*DIRECTIONS*: Look below for the line that contains "micrograph reveals no", then copy it and each following line exactly, through and including the line that contains "expression analysis of".

[Dataset excerpts]
"""

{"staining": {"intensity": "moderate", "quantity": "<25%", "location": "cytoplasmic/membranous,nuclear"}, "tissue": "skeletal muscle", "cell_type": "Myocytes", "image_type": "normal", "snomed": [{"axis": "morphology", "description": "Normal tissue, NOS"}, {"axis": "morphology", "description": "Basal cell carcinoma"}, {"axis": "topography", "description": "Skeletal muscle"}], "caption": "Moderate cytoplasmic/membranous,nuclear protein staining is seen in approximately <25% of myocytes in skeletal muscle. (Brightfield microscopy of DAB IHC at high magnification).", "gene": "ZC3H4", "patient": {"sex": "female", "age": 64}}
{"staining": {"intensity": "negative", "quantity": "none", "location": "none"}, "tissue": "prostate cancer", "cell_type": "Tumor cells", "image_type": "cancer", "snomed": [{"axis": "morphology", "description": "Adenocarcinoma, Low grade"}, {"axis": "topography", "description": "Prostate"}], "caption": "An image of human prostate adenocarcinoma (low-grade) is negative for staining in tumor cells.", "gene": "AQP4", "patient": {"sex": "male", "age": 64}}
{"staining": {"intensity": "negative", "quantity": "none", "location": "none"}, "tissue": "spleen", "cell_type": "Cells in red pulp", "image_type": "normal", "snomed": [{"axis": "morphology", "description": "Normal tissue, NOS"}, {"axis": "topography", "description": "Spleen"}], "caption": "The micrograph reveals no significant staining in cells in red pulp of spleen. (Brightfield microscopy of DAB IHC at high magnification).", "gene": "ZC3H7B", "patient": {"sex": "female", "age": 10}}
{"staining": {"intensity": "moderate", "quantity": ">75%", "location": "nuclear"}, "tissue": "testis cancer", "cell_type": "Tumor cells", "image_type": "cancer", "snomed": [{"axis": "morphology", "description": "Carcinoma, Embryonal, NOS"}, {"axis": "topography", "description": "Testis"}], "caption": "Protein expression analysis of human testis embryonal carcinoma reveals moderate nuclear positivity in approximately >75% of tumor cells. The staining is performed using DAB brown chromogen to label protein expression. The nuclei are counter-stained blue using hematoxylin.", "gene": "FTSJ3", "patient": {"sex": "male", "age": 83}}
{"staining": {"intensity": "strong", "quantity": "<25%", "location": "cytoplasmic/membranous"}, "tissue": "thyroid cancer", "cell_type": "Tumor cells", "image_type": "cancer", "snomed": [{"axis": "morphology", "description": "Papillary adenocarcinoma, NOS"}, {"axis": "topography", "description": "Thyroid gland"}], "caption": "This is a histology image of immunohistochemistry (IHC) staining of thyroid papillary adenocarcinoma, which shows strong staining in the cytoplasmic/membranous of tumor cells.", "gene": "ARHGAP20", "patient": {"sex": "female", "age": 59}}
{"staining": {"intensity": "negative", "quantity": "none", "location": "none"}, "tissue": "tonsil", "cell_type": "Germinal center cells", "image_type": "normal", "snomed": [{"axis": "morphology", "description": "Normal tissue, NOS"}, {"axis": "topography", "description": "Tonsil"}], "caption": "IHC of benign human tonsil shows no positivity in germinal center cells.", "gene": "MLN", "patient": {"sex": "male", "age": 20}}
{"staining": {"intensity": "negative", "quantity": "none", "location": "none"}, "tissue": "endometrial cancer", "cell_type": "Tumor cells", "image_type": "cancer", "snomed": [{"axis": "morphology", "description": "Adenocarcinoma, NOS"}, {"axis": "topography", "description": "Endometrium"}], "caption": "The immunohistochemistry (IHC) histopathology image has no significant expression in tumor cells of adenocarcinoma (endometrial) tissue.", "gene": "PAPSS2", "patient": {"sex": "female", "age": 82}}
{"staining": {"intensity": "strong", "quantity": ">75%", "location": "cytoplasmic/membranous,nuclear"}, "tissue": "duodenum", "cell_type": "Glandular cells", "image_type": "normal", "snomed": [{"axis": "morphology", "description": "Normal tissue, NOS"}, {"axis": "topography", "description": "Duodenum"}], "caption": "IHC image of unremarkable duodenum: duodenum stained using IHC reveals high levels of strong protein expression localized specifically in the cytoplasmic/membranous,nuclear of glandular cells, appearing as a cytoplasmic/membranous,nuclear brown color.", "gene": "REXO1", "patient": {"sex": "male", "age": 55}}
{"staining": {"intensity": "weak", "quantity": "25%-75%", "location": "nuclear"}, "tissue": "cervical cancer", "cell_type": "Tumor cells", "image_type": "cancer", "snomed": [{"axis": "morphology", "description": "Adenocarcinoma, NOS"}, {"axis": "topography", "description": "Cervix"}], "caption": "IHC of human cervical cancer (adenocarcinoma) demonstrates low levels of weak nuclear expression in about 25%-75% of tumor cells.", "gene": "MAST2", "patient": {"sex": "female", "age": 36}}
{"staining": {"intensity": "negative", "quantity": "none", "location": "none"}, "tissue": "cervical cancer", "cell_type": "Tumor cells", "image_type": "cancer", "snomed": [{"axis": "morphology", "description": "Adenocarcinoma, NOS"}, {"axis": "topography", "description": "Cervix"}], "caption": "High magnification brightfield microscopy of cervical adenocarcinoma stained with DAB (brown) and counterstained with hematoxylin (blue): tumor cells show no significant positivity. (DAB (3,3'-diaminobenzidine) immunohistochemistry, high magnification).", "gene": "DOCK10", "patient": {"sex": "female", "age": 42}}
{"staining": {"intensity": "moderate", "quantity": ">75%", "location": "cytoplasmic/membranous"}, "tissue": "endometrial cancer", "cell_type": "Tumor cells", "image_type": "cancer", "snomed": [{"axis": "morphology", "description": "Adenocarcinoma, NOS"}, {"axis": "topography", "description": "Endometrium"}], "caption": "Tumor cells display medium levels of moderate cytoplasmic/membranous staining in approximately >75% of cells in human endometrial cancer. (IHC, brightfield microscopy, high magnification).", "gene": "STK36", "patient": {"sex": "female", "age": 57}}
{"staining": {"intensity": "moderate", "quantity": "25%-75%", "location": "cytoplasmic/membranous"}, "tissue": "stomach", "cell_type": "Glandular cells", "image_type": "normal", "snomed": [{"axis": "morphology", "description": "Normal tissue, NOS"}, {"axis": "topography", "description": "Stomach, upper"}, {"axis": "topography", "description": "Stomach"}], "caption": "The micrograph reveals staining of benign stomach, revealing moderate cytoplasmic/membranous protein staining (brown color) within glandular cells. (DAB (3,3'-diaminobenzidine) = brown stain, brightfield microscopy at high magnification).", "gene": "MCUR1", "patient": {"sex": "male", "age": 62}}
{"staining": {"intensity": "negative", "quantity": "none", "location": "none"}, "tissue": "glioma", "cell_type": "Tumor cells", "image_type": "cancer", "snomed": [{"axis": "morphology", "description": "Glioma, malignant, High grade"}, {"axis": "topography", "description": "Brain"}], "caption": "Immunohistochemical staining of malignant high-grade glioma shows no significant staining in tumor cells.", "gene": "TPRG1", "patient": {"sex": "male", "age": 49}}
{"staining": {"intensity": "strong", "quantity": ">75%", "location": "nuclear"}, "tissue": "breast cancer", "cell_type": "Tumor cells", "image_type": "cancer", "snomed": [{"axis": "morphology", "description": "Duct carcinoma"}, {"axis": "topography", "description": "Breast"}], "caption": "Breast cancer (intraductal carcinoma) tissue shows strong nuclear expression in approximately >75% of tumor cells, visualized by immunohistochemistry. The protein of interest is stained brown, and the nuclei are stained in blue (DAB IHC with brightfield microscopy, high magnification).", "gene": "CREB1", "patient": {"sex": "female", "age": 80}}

"""

*ANSWER BOX*:
{"staining": {"intensity": "negative", "quantity": "none", "location": "none"}, "tissue": "spleen", "cell_type": "Cells in red pulp", "image_type": "normal", "snomed": [{"axis": "morphology", "description": "Normal tissue, NOS"}, {"axis": "topography", "description": "Spleen"}], "caption": "The micrograph reveals no significant staining in cells in red pulp of spleen. (Brightfield microscopy of DAB IHC at high magnification).", "gene": "ZC3H7B", "patient": {"sex": "female", "age": 10}}
{"staining": {"intensity": "moderate", "quantity": ">75%", "location": "nuclear"}, "tissue": "testis cancer", "cell_type": "Tumor cells", "image_type": "cancer", "snomed": [{"axis": "morphology", "description": "Carcinoma, Embryonal, NOS"}, {"axis": "topography", "description": "Testis"}], "caption": "Protein expression analysis of human testis embryonal carcinoma reveals moderate nuclear positivity in approximately >75% of tumor cells. The staining is performed using DAB brown chromogen to label protein expression. The nuclei are counter-stained blue using hematoxylin.", "gene": "FTSJ3", "patient": {"sex": "male", "age": 83}}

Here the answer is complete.